North Carolina home to three of the dirtiest power plants

North Carolina is home to three of the 50 power plants with the highest total carbon dioxide emissions in the U.S., according to a report released last week by Environment North Carolina.


Together, the 50 American plants with the highest emissions account for more than 2 percent of the world’s total carbon dioxide emissions. In North Carolina, the Marshall plant near Lake Norman, the Belews Creek plant near Winston-Salem and the Roxboro plant in Semora make the list. Each plant is a large coal-fired steam plant run by Duke Energy. While the plants are not especially inefficient, their size and fuel type causes them to be major greenhouse gas emitters. The new report does not detail a path to replacing these plants, which accommodate large portions of North Carolina’s power usage.

"The biggest point of this whole report is that power plants are a significant contribution to our global warming pollution," said Graham Givens, clean energy associate for Environment North Carolina. "It's pretty serious that we begin to cut back on our pollution.

Givens noted that 51 percent of carbon emissions in North Carolina come from power plants. Thirty-six percent comes from just the top-five plants.

There are about 6,000 power-generating facilities in the U.S., and 50 of those generate 30 percent of all power sector emissions, according to the report. Overall, 41 percent of all U.S. carbon emissions in 2011 came from power generation, with a substantial portion of those emissions being produced by coal-fired plants.

A large part of the reason why the North Carolina plants highlighted in the report emit so much is their size and operation schedule, explained Dalia Patino Echeverri, Gendell assistant professor of energy systems and public policy at the Nicholas School of the Environment. Each of the plants helps to meet base power load requirements, which means that they are producing large amounts of power and are operating near full capacity. The Marshall, Roxboro and Belews Creek plants are not particularly inefficient compared to other coal-fired plants, nor do they emit unusually high levels of greenhouse or other gasses for their size, she said.

Regardless, some experts feel that North Carolina has an exceptionally high level of emissions and should find a way to reduce that number.

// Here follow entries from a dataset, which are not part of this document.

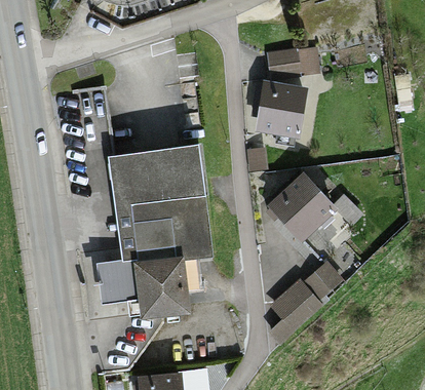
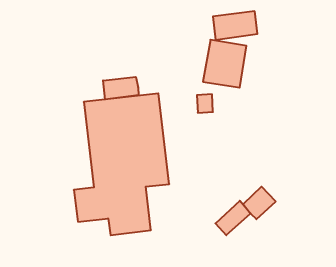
building: none -> [103,77,139,99]
building: [267,171,339,243] -> none

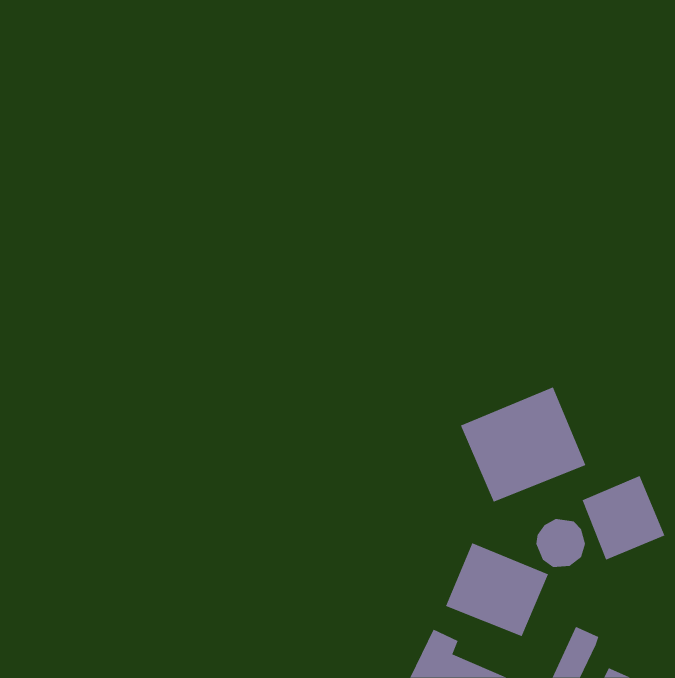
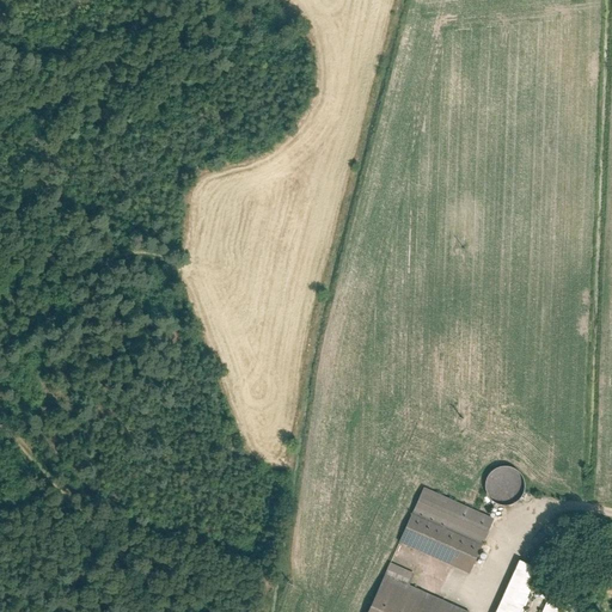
building: [460,387,586,503] -> none
building: [582,475,665,561] -> none

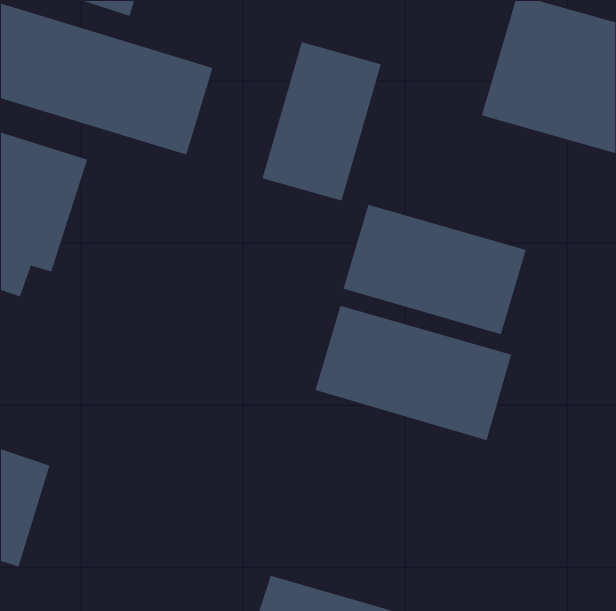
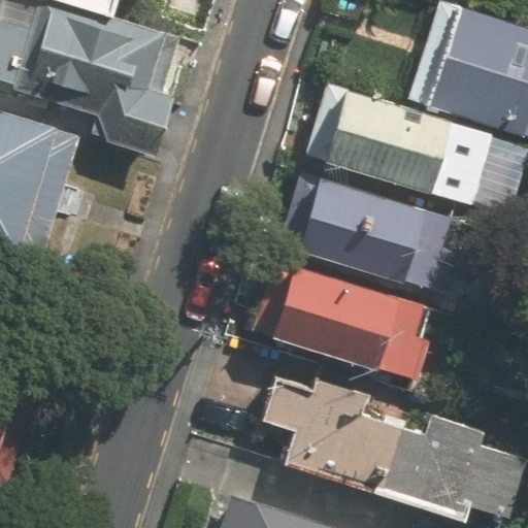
building: [261,41,382,201] -> none
building: none -> [318,90,493,207]
building: none -> [280,378,491,521]

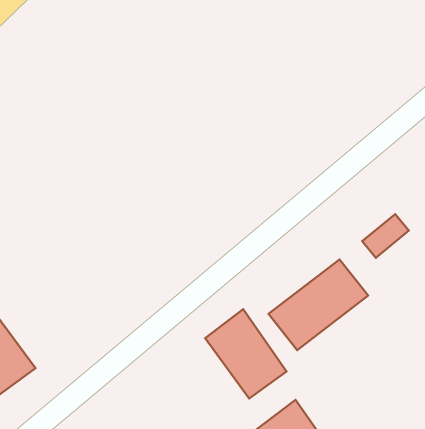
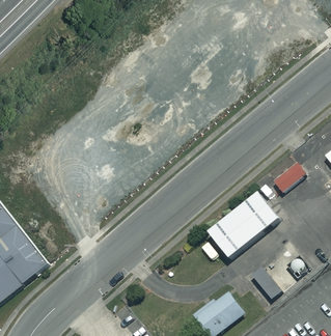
building: [205,309,287,399] -> none
building: none -> [252,264,283,297]

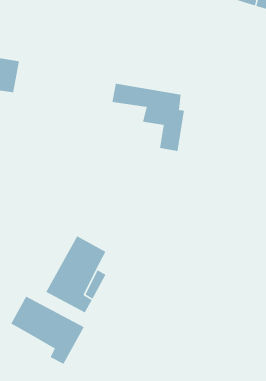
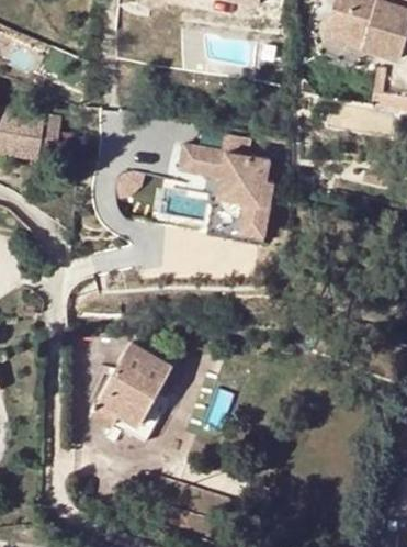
building: [10,295,85,365] -> none

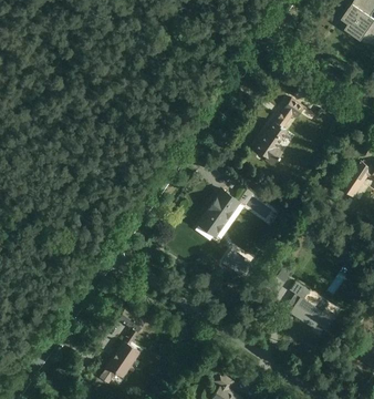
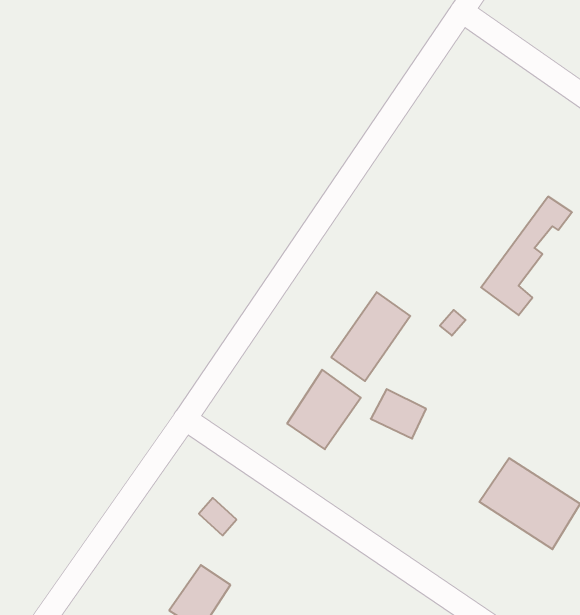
building: [253,100,304,166] -> [481,197,572,315]
building: none -> [287,370,361,449]

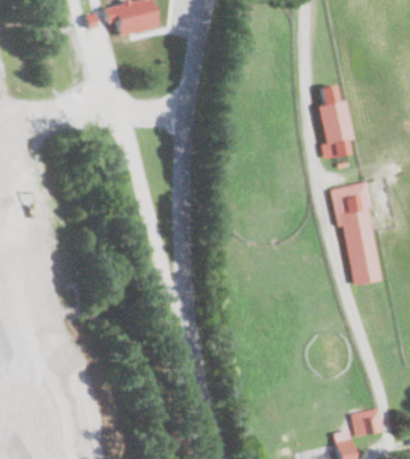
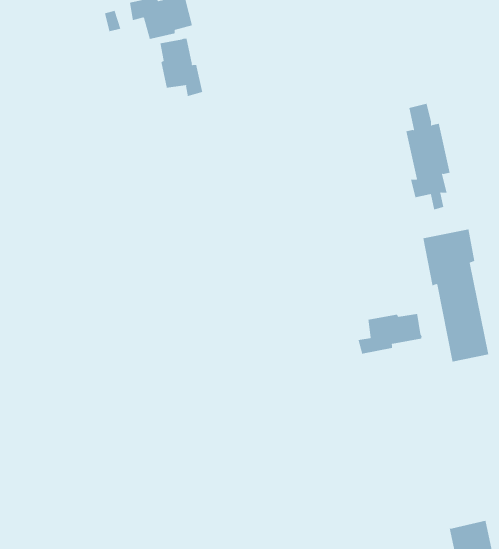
building: none -> [160,38,203,97]
building: none -> [358,313,422,354]

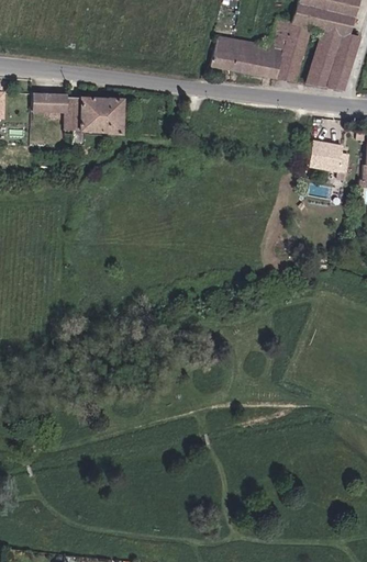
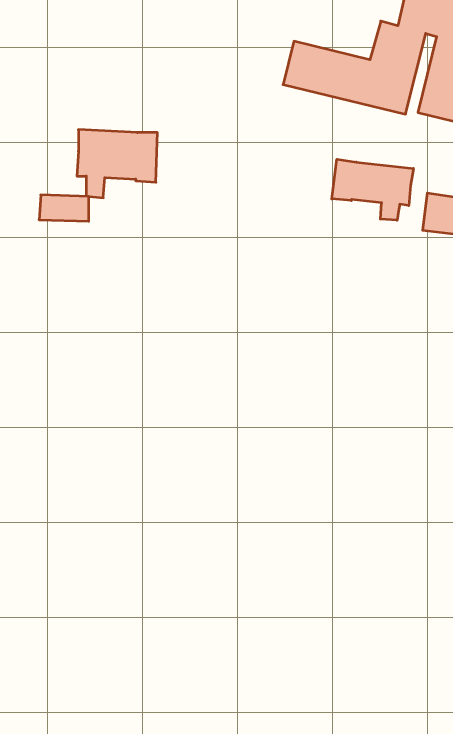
building: [30,92,65,111] -> [39,195,89,221]
building: none -> [332,159,413,220]

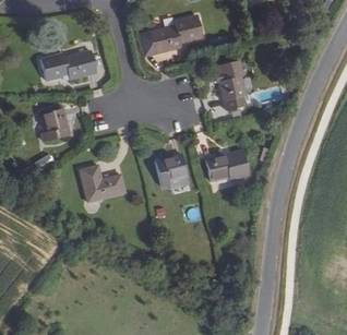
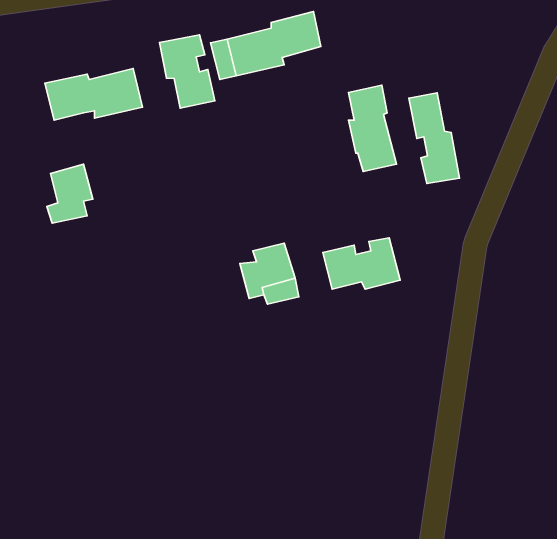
building: none -> [159,35,215,108]
building: none -> [409,93,460,183]
building: [80,165,124,201] -> none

Brian Magi, professor of atmospheric sciences at the University of North Carolina at Charlotte, said that carbon dioxide emissions have an especially long-term impact, so actions to reduce emissions need to be taken as soon as possible.

“Emissions from North Carolina will eventually affect the entire world, and so when we look at this problem, it’s too easy to say... that ‘we’re not emitting that much in the grand scheme of things,’” Magi said.

Replacing the coal-fired plants with ones powered by natural gas would cut emissions by power generation in half, but would also cause methane to be released into the atmosphere during natural gas extraction, Echeverri said. Methane is a highly potent greenhouse gas.

Givens argued that coal-fired plants should not be replaced with natural gas, which is also a fossil fuel and greenhouse gas source, but rather with clean and renewable energy, such as wind or solar power.

“Natural gas is not the solution in any way, shape or form,” Givens said. “From our perspective the solution is reducing our energy usage through efficiency standards and then increasing our use of clean, renewable sources.”

Givens noted that North Carolina was fifth in the nation for solar installation in 2012, and pointed to that as an example of progress in the right direction. He also expressed hope that forthcoming Environmental Protection Agency standards for power plant efficiency would help to reduce emissions.

Echeverri said, however, that if wind and solar were used to replace coal or natural gas powered plants, some fossil fuel backup capacity would still be needed as wind and solar are intermittent power sources.

Duke Energy, which runs the three high-emissions NC plants mentioned in the report, will have closed seven of its 14 coal-fired plants in North Carolina by the end of the year and has cut emissions by nearly 20 percent since 2008, wrote Catherine Butler, communication representative at Duke Energy. She added that eliminating coal as a national fuel source would increase power rates for customers.

“It’s ironic utility critics continue to protest as we carry out the very plan they worked with us to develop more than a decade ago. We are well on our way in modernizing our fleet through coal plant retirements, cleaner plants, renewables and energy efficiency,” she wrote.